Tech-Fueled Self-Directed Learning

A half-century ago, educator and author John Holt revived our understanding of autodidacticism, advocating for “unschooling,” or self-directed education that takes place outside of traditional schools. His best-selling book, How Children Learn, galvanized the modern homeschooling movement, and is being re-published later this summer in honor of its 50th-anniversary debut.

In it, Holt writes:

We like to say that we send children to school to teach them to think. What we do, all too often, is to teach them to think badly, to give up a natural and powerful way of thinking in favor of a method that does not work well for them and that we rarely use ourselves.”

Holt’s work spurred renewed interest in self-directed learning and set the stage for reimagining education.

Today, fueled by technological innovation that makes learning easier and more accessible than ever before, autodidacticism is experiencing a renaissance. Online resources, YouTube tutorials, learning apps, cyber-schools, and massive open online courses (MOOCs) provide real-time access to skills, knowledge, information, and ideas.

Tech leaders like Facebook and Netflix are infusing schools with self-directed learning software.

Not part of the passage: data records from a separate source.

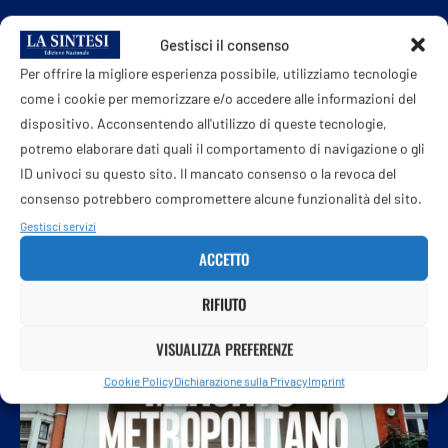
Mattarella nel giorno di Marcinelle:
Gestisci il consenso
“Gestione dei flussi migratori rispetti la
Per offrire la migliore esperienza possibile, utilizziamo tecnologie
dignità delle persone”
come i cookie per memorizzare e/o accedere alle informazioni del
8 Agosto 2026
dispositivo. Acconsentendo all'utilizzo di queste tecnologie,
potremo elaborare dati quali il comportamento di navigazione o gli
ID univoci su questo sito. Il mancato consenso o la revoca del
consenso potrebbero compromettere alcune funzionalità del sito.
Gestisci servizi
ACCETTO
RIFIUTO
VISUALIZZA PREFERENZE
Cookie Policy
Dichiarazione sulla Privacy
Imprint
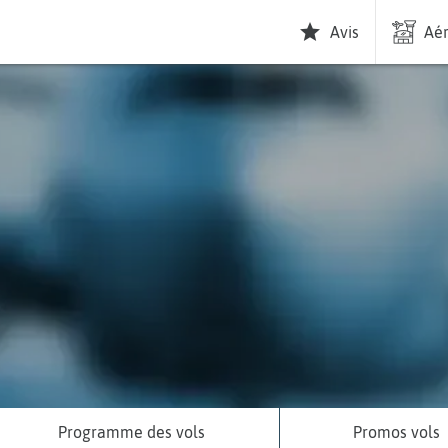
Avis
Aér
Programme des vols
Promos vols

Autodidacts are transforming education in myriad ways. Homeschooling continues to boom as an outlet for more education freedom and self-direction, with up to half of the over two million U.S. homeschoolers embracing some variety of unschooling.

Increasingly, more careers rely on self-teaching skill-sets. For instance, a recent poll of software developers found that over 69 percent of them are at least partly self-taught. And tech leaders like Facebook and Netflix are infusing schools with self-directed learning software, inverting the typical student-teacher relationship and placing learners in charge of their own education.

Autodidacts are helping to shift education from a top-down schooling model to a self-directed learning one. As Jimi Hendrix concluded: “It all has to come from inside, though, I guess.”